**Work to complete:** Can you write out every line from the start of the records below through the line containing "Esta aplicación convierte", leaving out any pictures?

(Data extracted from a collection)
********************
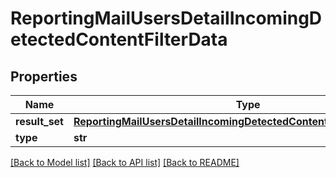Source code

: # ReportingMailUsersDetailIncomingDetectedContentFilterData

## Properties
Name | Type | Description | Notes
------------ | ------------- | ------------- | -------------
**result_set** | [**ReportingMailUsersDetailIncomingDetectedContentFilterDataResultSet**](ReportingMailUsersDetailIncomingDetectedContentFilterDataResultSet.md) |  | [optional] 
**type** | **str** |  | [optional] 

[[Back to Model list]](../README.md#documentation-for-models) [[Back to API list]](../README.md#documentation-for-api-endpoints) [[Back to README]](../README.md)

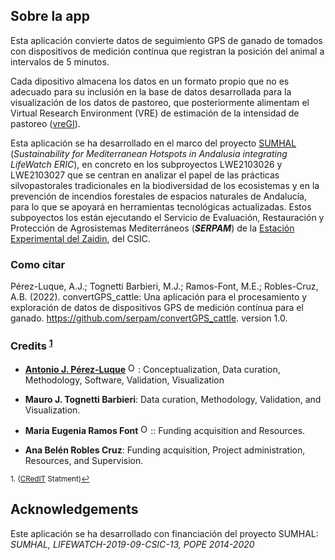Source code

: ## Sobre la app

Esta aplicación convierte datos de seguimiento GPS de ganado de tomados con dispositivos de medición contínua que registran la posición del animal a intervalos de 5 minutos. 

Cada dipositivo almacena los datos en un formato propio que no es adecuado para su inclusión en la base de datos desarrollada para la visualización de los datos de pastoreo, que posteriormente alimentam el Virtual Research Environment (VRE) de estimación de la intensidad de pastoreo ([vreGI](https://serpam.github.io/sumhal_vreGI)). 

Esta aplicación se ha desarrollado en el marco del proyecto [SUMHAL](https://lifewatcheric-sumhal.csic.es/) (*Sustainability for Mediterranean Hotspots in Andalusia integrating LifeWatch ERIC*), en concreto en los subproyectos LWE2103026 y LWE2103027 que se centran en analizar el papel de las prácticas silvopastorales tradicionales en la biodiversidad de los ecosistemas y en la prevención de incendios forestales de espacios naturales de Andalucía, para lo que se apoyará en herramientas tecnológicas actualizadas. Estos subpoyectos los están ejecutando el Servicio de Evaluación, Restauración y Protección de Agrosistemas Mediterráneos (***SERPAM***) de la [Estación Experimental del Zaidin](https://www.eez.csic.es/), del CSIC. 

### Como citar 

Pérez-Luque, A.J.; Tognetti Barbieri, M.J.; Ramos-Font, M.E.; Robles-Cruz, A.B. (2022). convertGPS_cattle: Una aplicación para el procesamiento y exploración de datos de dispositivos GPS de medición contínua para el ganado. https://github.com/serpam/convertGPS_cattle. version 1.0. 

### Credits <sup><a href="#fn1" id="ref1">1</a></sup>

-   [**Antonio J. Pérez-Luque**](https://github.com/ajpelu) <a href="https://orcid.org/0000-0002-1747-0469" target="orcid.widget"> <img src="https://info.orcid.org/wp-content/uploads/2019/11/orcid_16x16.png" alt="ORCID logo" width="16" height="16"/></a>: Conceptualization, Data curation, Methodology, Software, Validation, Visualization

-   **Mauro J. Tognetti Barbieri**: Data curation, Methodology, Validation, and Visualization.

-   **Maria Eugenia Ramos Font** <a href="https://orcid.org/0000-0002-4888-0401" target="orcid.widget"> <img src="https://info.orcid.org/wp-content/uploads/2019/11/orcid_16x16.png" alt="ORCID logo" width="16" height="16"/></a>:: Funding acquisition and Resources.

-   **Ana Belén Robles Cruz**: Funding acquisition, Project administration, Resources, and Supervision.


<sup id="fn1">1. ([CRedIT](https://credit.niso.org/) Statment)<a href="#ref1" title="Jump back to footnote 1 in the text.">↩</a></sup>

## Acknowledgements 
Este aplicación se ha desarrollado con financiación del proyecto SUMHAL: *SUMHAL, LIFEWATCH-2019-09-CSIC-13, POPE 2014-2020* 

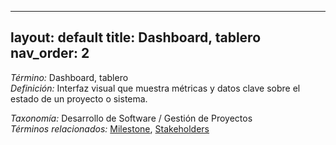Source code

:
---
layout: default
title: Dashboard, tablero
nav_order: 2
---

*Término:* Dashboard, tablero  
*Definición:* Interfaz visual que muestra métricas y datos clave sobre el estado de un proyecto o sistema.

*Taxonomía:* Desarrollo de Software / Gestión de Proyectos  
*Términos relacionados:* [Milestone](https://maleniski.github.io/diccionario-angl-tec-mx/docs/alfabeticamente/M/milestone/), [Stakeholders](https://maleniski.github.io/diccionario-angl-tec-mx/docs/alfabeticamente/S/stakeholders/)
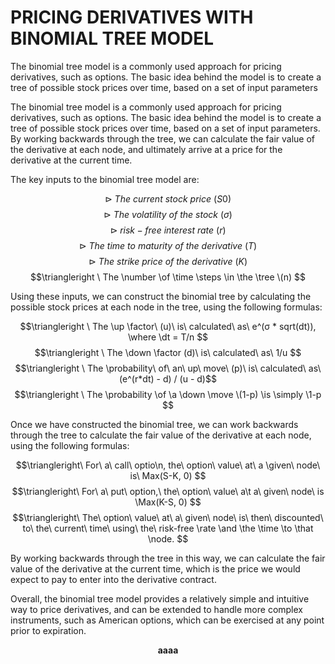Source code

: # PRICING DERIVATIVES WITH BINOMIAL TREE MODEL
The binomial tree model is a commonly used approach for pricing derivatives, such as options. The basic idea behind the model is to create a tree of possible stock prices over time, based on a set of input parameters


The binomial tree model is a commonly used approach for pricing derivatives, such as options. The basic idea behind the model is to create a tree of possible stock prices over time, based on a set of input parameters. By working backwards through the tree, we can calculate the fair value of the derivative at each node, and ultimately arrive at a price for the derivative at the current time.

The key inputs to the binomial tree model are:

$$\triangleright \ The\ current\ stock\ price\ (S0) $$
$$\triangleright \ The\ volatility\ of\ the\ stock\ (σ) $$
$$\triangleright \ risk-free\ interest\ rate\ (r)$$
$$\triangleright \ The\ time\ to\ maturity\ of\ the\ derivative\ (T)$$
$$\triangleright \ The\ strike\ price\ of\ the\ derivative\ (K) $$
$$\triangleright \ The \number \of \time \steps \in \the \tree \(n) $$

Using these inputs, we can construct the binomial tree by calculating the possible stock prices at each node in the tree, using the following formulas:

$$\triangleright \ The \up  \factor\ (u)\ is\ calculated\ as\ e^(σ * sqrt(dt)), \where \dt = T/n $$
$$\triangleright \ The \down \factor (d)\ is\ calculated\ as\ 1/u $$
$$\triangleright \ The \probability\ of\ an\ up\ move\ (p)\ is\ calculated\ as\ (e^(r*dt) - d) / (u - d)$$
$$\triangleright \ The \probability \of \a \down \move \(1-p) \is \simply \1-p $$


Once we have constructed the binomial tree, we can work backwards through the tree to calculate the fair value of the derivative at each node, using the following formulas:

$$\triangleright\ For\ a\ call\ optio\n, the\ option\ value\ at\ a \given\ node\ is\ Max(S-K, 0) $$
$$\triangleright\ For\ a\ put\ option,\ the\ option\ value\ a\t a\ given\ node\ is \Max(K-S, 0) $$
$$\triangleright\ The\ option\ value\ at\ a\ given\ node\ is\ then\ discounted\ to\ the\ current\ time\ using\ the\ risk-free \rate \and \the \time \to \that \node. $$

By working backwards through the tree in this way, we can calculate the fair value of the derivative at the current time, which is the price we would expect to pay to enter into the derivative contract.

Overall, the binomial tree model provides a relatively simple and intuitive way to price derivatives, and can be extended to handle more complex instruments, such as American options, which can be exercised at any point prior to expiration.


$$\boldsymbol{aaaa}$$
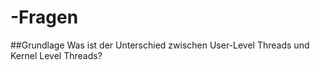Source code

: -Fragen
===================

##Grundlage
Was ist der Unterschied zwischen User-Level Threads und Kernel Level Threads?

	
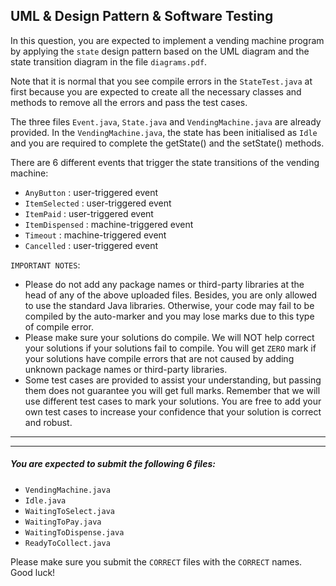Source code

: ## UML & Design Pattern & Software Testing

In this question, you are expected to implement a vending machine program by applying the `state` design pattern based on the UML diagram and the state transition diagram in the file `diagrams.pdf`.

Note that it is normal that you see compile errors in the `StateTest.java` at first because you are expected to create all the necessary classes and methods to remove all the errors and pass the test cases.

The three files `Event.java`, `State.java` and `VendingMachine.java` are already provided. In the `VendingMachine.java`, the state has been initialised as `Idle` and you are required to complete the getState() and the setState() methods.

There are 6 different events that trigger the state transitions of the vending machine:
* `AnyButton` : user-triggered event
* `ItemSelected` : user-triggered event
* `ItemPaid` : user-triggered event
* `ItemDispensed` : machine-triggered event
* `Timeout` : machine-triggered event
* `Cancelled` : user-triggered event

`IMPORTANT NOTES`:
* Please do not add any package names or third-party libraries at the head of any of the above uploaded files. Besides, you are only allowed to use the standard Java libraries. Otherwise, your code may fail to be compiled by the auto-marker and you may lose marks due to this type of compile error.
* Please make sure your solutions do compile. We will NOT help correct your solutions if your solutions fail to compile. You will get `ZERO` mark if your solutions have compile errors that are not caused by adding unknown package names or third-party libraries.
* Some test cases are provided to assist your understanding, but passing them does not guarantee you will get full marks. Remember that we will use different test cases to mark your solutions. You are free to add your own test cases to increase your confidence that your solution is correct and robust.

* * *
* * *

##### You are expected to submit the following 6 files:
* `VendingMachine.java`
* `Idle.java`
* `WaitingToSelect.java`
* `WaitingToPay.java`
* `WaitingToDispense.java`
* `ReadyToCollect.java`

Please make sure you submit the `CORRECT` files with the `CORRECT` names. Good luck!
********************
**Expected answer:**
Source code

: # ReportingMailUsersDetailIncomingDetectedContentFilterData

## Properties
Name | Type | Description | Notes
------------ | ------------- | ------------- | -------------
**result_set** | [**ReportingMailUsersDetailIncomingDetectedContentFilterDataResultSet**](ReportingMailUsersDetailIncomingDetectedContentFilterDataResultSet.md) |  | [optional] 
**type** | **str** |  | [optional] 

[[Back to Model list]](../README.md#documentation-for-models) [[Back to API list]](../README.md#documentation-for-api-endpoints) [[Back to README]](../README.md)

Source code

: ## Sobre la app

Esta aplicación convierte datos de seguimiento GPS de ganado de tomados con dispositivos de medición contínua que registran la posición del animal a intervalos de 5 minutos. 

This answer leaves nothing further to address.